Zur Vorbereitung gehört zuerst einmal eine grundsätzliche
Information aller Teilnehmer, damit sich keiner etwas erwartet,
was dann nicht eintrifft. Außerdem muss jeder wissen,
wie er sich vorzubereiten und einzustellen hat und welche
Ausrüstung notwendig ist.
Das Team: Ludwig Buelacher,
Dr. Werner Unsinn, Leo Köck, Walter Köll, Werner
Walch, Peter Nothdurfter, Willi Schatz, Otto Schöpf,
Kurt Treffner und Johann Vigl.
Auszug aus dem Tagebuch:
Wie geplant ist um Punkt 8.00 Uhr Abmarsch. Ein kräftiges
Frühstück soll uns mit der nötigen Energie
versorgen. Wir rechnen mit einer Gehzeit von rund 9 Stunden.
Dann geht es los in Richtung Rückseite des Berges. Der
eigentliche Aufstieg ist kurz, aber steil. Früh am Tag
oder nach einer kalten Nacht würde man Steigeisen brauchen.
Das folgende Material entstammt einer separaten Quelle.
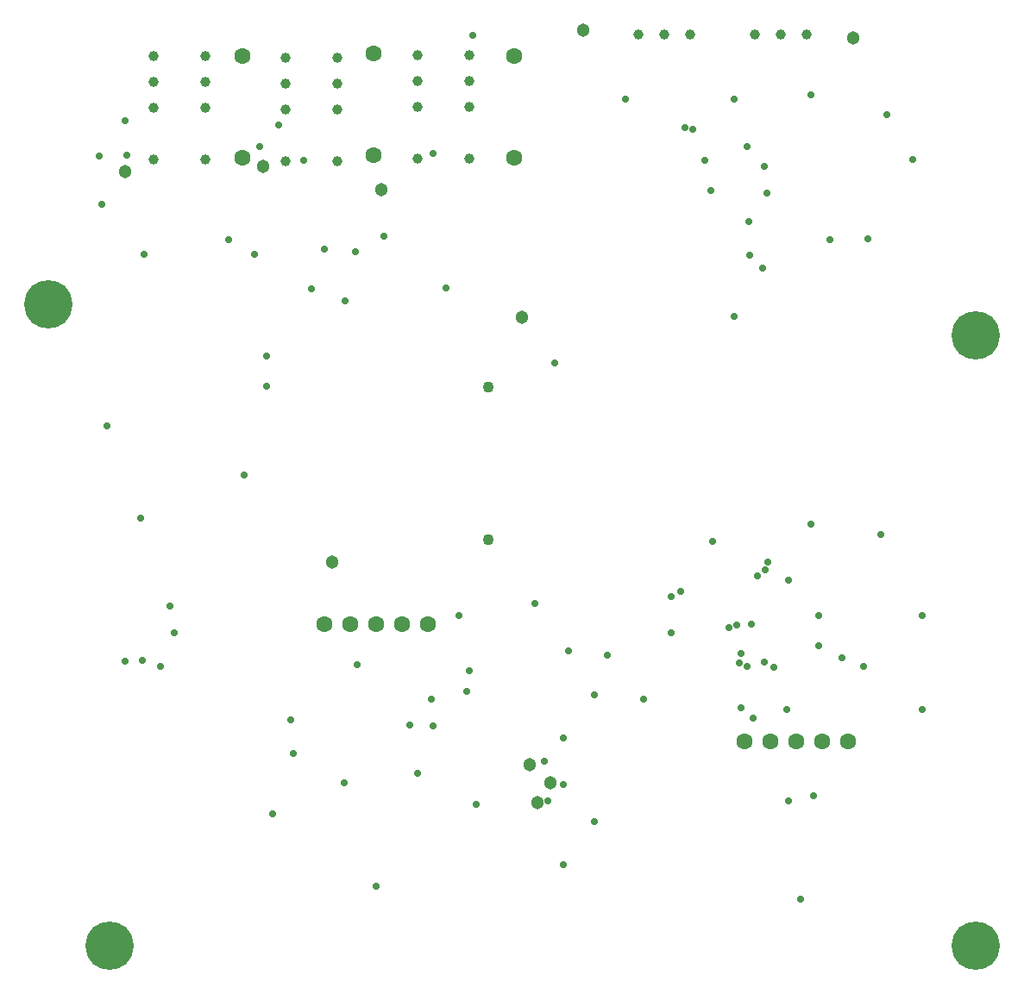
<source format=gbs>
G04*
G04 #@! TF.GenerationSoftware,Altium Limited,Altium Designer,19.0.14 (431)*
G04*
G04 Layer_Color=16711935*
%FSLAX25Y25*%
%MOIN*%
G70*
G01*
G75*
%ADD45C,0.03943*%
%ADD46C,0.05124*%
%ADD47C,0.18707*%
%ADD48C,0.03943*%
%ADD49C,0.06306*%
%ADD50C,0.04337*%
%ADD51C,0.02762*%
D45*
X115642Y394945D02*
D03*
Y404945D02*
D03*
Y414945D02*
D03*
X95642D02*
D03*
Y404945D02*
D03*
Y394945D02*
D03*
Y374945D02*
D03*
X115642D02*
D03*
X217642Y375445D02*
D03*
X197642D02*
D03*
Y395445D02*
D03*
Y405445D02*
D03*
Y415445D02*
D03*
X217642D02*
D03*
Y405445D02*
D03*
Y395445D02*
D03*
X166642Y374445D02*
D03*
X146642D02*
D03*
Y394445D02*
D03*
Y404445D02*
D03*
Y414445D02*
D03*
X166642D02*
D03*
Y404445D02*
D03*
Y394445D02*
D03*
D46*
X84642Y370445D02*
D03*
X183642Y363398D02*
D03*
X138142Y372445D02*
D03*
X164642Y219225D02*
D03*
X238142Y313945D02*
D03*
X366142Y421945D02*
D03*
X261642Y424945D02*
D03*
X241142Y140969D02*
D03*
X244142Y126445D02*
D03*
X249142Y133945D02*
D03*
D47*
X55118Y318898D02*
D03*
X78740Y70866D02*
D03*
X413386D02*
D03*
Y307087D02*
D03*
D48*
X303142Y423445D02*
D03*
X293142D02*
D03*
X283142D02*
D03*
X348142D02*
D03*
X338142D02*
D03*
X328142D02*
D03*
D49*
X364142Y149945D02*
D03*
X354142D02*
D03*
X344142D02*
D03*
X334142D02*
D03*
X324142D02*
D03*
X201642Y195445D02*
D03*
X191642D02*
D03*
X181642D02*
D03*
X171642D02*
D03*
X161642D02*
D03*
X235142Y375760D02*
D03*
Y415130D02*
D03*
X130142Y375760D02*
D03*
Y415130D02*
D03*
X180642Y376760D02*
D03*
Y416130D02*
D03*
D50*
X225142Y287000D02*
D03*
Y227945D02*
D03*
D51*
X253935Y133270D02*
D03*
X85212Y376679D02*
D03*
X317913Y193996D02*
D03*
X174353Y179823D02*
D03*
X139500Y287209D02*
D03*
X84642Y181000D02*
D03*
X139500Y299000D02*
D03*
X335500Y178626D02*
D03*
X322000Y180279D02*
D03*
X91500Y181500D02*
D03*
X295606Y205945D02*
D03*
X144000Y388500D02*
D03*
X379142Y392358D02*
D03*
X326000Y338098D02*
D03*
X301000Y387500D02*
D03*
X349642Y399945D02*
D03*
X320142Y398445D02*
D03*
X352642Y198776D02*
D03*
X392642D02*
D03*
X345591Y89102D02*
D03*
X254142Y102362D02*
D03*
X220472Y125795D02*
D03*
X266142Y168020D02*
D03*
X284949Y166492D02*
D03*
X255906Y185039D02*
D03*
X243122Y203299D02*
D03*
X341142Y126945D02*
D03*
X350642Y128945D02*
D03*
X340272Y162445D02*
D03*
X331689Y180685D02*
D03*
X370142Y179189D02*
D03*
X321142Y194945D02*
D03*
X299213Y208177D02*
D03*
X213516Y198776D02*
D03*
X181646Y93945D02*
D03*
X197642Y137795D02*
D03*
X169291Y133965D02*
D03*
X216535Y169291D02*
D03*
X130642Y252969D02*
D03*
X141732Y122047D02*
D03*
X149606Y145409D02*
D03*
X148642Y158445D02*
D03*
X98425Y178945D02*
D03*
X90551Y236221D02*
D03*
X103642Y191945D02*
D03*
X75736Y357606D02*
D03*
X376642Y229945D02*
D03*
X349642Y233945D02*
D03*
X311642Y227445D02*
D03*
X278142Y398445D02*
D03*
X311094Y362945D02*
D03*
X308642Y374571D02*
D03*
X320142Y314445D02*
D03*
X250642Y296445D02*
D03*
X389135Y374945D02*
D03*
X169642Y320445D02*
D03*
X184642Y345445D02*
D03*
X173642Y339445D02*
D03*
X161736Y340445D02*
D03*
X124689Y343992D02*
D03*
X92142Y338445D02*
D03*
X341142Y212445D02*
D03*
X84642Y389945D02*
D03*
X322642Y162945D02*
D03*
X266142Y118898D02*
D03*
X361642Y182445D02*
D03*
X352642Y186965D02*
D03*
X246642Y142445D02*
D03*
X322642Y183898D02*
D03*
X248142Y127142D02*
D03*
X325142Y178945D02*
D03*
X326642Y195445D02*
D03*
X332106Y216339D02*
D03*
X208642Y325445D02*
D03*
X333122Y219445D02*
D03*
X134642Y338445D02*
D03*
X329142Y213945D02*
D03*
X77642Y271945D02*
D03*
X74642Y376445D02*
D03*
X371661Y344492D02*
D03*
X356842Y343992D02*
D03*
X102142Y202445D02*
D03*
X194642Y156445D02*
D03*
X254142Y151445D02*
D03*
X203642Y155945D02*
D03*
X203142Y166445D02*
D03*
X271142Y183445D02*
D03*
X217642Y177445D02*
D03*
X327474Y158945D02*
D03*
X392642Y162445D02*
D03*
X219142Y422882D02*
D03*
X295642Y191945D02*
D03*
X304142Y386531D02*
D03*
X325142Y379945D02*
D03*
X325642Y350945D02*
D03*
X331689Y372398D02*
D03*
X332642Y361945D02*
D03*
X331142Y332945D02*
D03*
X156642Y324945D02*
D03*
X203705Y377382D02*
D03*
X153642Y374571D02*
D03*
X136642Y379945D02*
D03*
M02*

</source>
Wir schaffen es aber ohne. Auf dem Gletscherplateau geht es
dann leicht, und bald stehen wir vor dem Gipfelaufbau. Den
schaffen wir auch noch, und auf 1682 m Seehöhe beglückwünschen
wir uns zum Gipfelsieg und freuen uns über das wunderbare
Wetter. Wir haben einen Tag erwischt, wie es sie am Herdubreid
wohl selten gibt. Die Aussicht entschädigt für die
Anstrengungen, und ganz klein zu unseren Füßen
sehen wir den Campingplatz mit unserem Himmelzelt...
Unser nächstes Ziel ist der Riesenvulkan Askja. Der Krater
hat gut und gern einen Durchmesser, der der Länge des
Gurgltales entspricht. Im Krater liegen drei Seen, wovon einer
stark schwefelhaltig und warm ist. Also wird gebadet. Auf
dem Hin- und Rückweg holen sich die Leichtsinnigen nasse
Füße, denn es liegt noch Schnee auf der Askja.
Und dazwischen gibt es jede Menge Schlamm und Wasser. Zu allem
Überfluss beginnt es auch noch zu regnen, und wir erleben
Island wieder einmal von seiner unbequemen Seite.